Your objective: Exactly those lines that run from the one containing "right eye: (129, 40)" through the last line of the entries below should be printed, and no others.

(Beginning of Data)

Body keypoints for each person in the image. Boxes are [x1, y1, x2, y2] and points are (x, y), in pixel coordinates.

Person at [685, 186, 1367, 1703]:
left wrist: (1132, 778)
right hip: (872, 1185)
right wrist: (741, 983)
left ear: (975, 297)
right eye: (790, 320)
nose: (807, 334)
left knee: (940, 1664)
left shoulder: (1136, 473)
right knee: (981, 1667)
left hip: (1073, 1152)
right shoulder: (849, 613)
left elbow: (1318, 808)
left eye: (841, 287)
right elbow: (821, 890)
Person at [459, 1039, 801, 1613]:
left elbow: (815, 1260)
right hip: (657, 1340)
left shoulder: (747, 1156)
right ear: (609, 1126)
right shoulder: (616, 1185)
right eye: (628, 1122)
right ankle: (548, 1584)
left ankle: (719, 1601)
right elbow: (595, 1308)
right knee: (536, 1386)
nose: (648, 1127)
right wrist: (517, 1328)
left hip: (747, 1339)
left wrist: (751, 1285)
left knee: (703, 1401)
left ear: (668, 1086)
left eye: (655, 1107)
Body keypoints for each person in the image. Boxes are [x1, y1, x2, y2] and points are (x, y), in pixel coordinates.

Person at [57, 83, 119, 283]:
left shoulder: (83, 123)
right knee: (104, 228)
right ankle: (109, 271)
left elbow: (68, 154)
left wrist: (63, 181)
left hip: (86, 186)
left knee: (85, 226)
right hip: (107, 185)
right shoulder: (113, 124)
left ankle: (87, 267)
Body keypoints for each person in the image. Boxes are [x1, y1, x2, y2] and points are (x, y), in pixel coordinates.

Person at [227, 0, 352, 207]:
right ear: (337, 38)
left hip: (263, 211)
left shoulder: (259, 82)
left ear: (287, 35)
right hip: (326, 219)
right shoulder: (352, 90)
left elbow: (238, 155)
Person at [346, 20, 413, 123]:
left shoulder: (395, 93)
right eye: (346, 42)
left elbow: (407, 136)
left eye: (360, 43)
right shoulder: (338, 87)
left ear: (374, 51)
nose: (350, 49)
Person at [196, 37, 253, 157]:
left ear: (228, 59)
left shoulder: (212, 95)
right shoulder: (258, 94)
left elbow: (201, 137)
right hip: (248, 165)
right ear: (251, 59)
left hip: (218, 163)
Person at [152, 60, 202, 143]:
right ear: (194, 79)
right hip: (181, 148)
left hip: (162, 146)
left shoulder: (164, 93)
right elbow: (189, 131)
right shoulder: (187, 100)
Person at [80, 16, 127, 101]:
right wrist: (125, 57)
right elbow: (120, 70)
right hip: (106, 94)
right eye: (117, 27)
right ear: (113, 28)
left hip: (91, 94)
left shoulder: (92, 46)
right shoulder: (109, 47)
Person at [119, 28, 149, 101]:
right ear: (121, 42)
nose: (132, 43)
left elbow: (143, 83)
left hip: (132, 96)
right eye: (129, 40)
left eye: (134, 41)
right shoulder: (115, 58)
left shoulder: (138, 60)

(End of Data)

Result below:
right eye: (129, 40)
left eye: (134, 41)
right shoulder: (115, 58)
left shoulder: (138, 60)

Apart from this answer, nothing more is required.